* _Exercise prompt_: Extract every row below word for word, leaving the pictures out of your answer.

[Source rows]
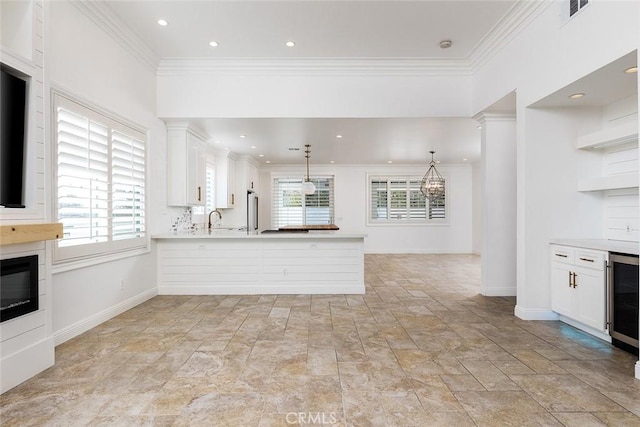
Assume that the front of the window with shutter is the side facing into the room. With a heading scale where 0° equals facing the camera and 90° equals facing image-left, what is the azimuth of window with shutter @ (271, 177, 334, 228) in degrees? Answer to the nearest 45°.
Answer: approximately 0°

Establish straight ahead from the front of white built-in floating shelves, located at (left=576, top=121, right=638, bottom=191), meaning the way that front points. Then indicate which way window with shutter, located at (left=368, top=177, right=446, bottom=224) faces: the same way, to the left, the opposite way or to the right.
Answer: to the left

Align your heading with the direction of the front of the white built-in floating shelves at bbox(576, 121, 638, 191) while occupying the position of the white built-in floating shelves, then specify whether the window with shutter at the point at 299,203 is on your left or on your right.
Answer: on your right

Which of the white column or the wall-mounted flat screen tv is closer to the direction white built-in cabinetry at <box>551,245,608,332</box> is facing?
the wall-mounted flat screen tv

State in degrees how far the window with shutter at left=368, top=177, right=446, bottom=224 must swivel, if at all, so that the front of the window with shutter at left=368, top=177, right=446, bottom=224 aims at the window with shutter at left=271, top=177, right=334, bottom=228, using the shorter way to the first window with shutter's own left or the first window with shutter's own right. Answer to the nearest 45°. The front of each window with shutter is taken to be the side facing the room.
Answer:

* _Result_:
Assume that the front of the window with shutter is the side facing into the room. With a heading scale where 0° equals facing the camera and 90° equals facing image-left, what is the azimuth of window with shutter @ (271, 177, 334, 228) in degrees? Answer to the nearest 45°.
Answer: approximately 0°

Establish straight ahead from the front of white built-in floating shelves, located at (left=576, top=121, right=638, bottom=191), meaning the way that front points. Then indicate which way window with shutter, located at (left=368, top=177, right=446, bottom=224) faces: the same way, to the left, the opposite way or to the right.
Answer: to the left

Align your heading with the direction of the front of the white built-in floating shelves at bbox(576, 121, 638, 191) while occupying the position of the white built-in floating shelves, then specify whether the window with shutter at the point at 299,203 is on your left or on your right.
Answer: on your right

Which of the white column or the wall-mounted flat screen tv is closer to the direction white built-in cabinetry at <box>551,245,608,332</box> is facing?
the wall-mounted flat screen tv

State in degrees how far the window with shutter at left=368, top=177, right=446, bottom=224 must swivel, if at all, so that the front of the window with shutter at left=368, top=177, right=446, bottom=224 aims at the window with shutter at left=271, top=177, right=334, bottom=228, using the shorter way to the first window with shutter's own left or the first window with shutter's own right. Answer to the nearest 45°. The front of each window with shutter is taken to be the side facing the room.
Answer:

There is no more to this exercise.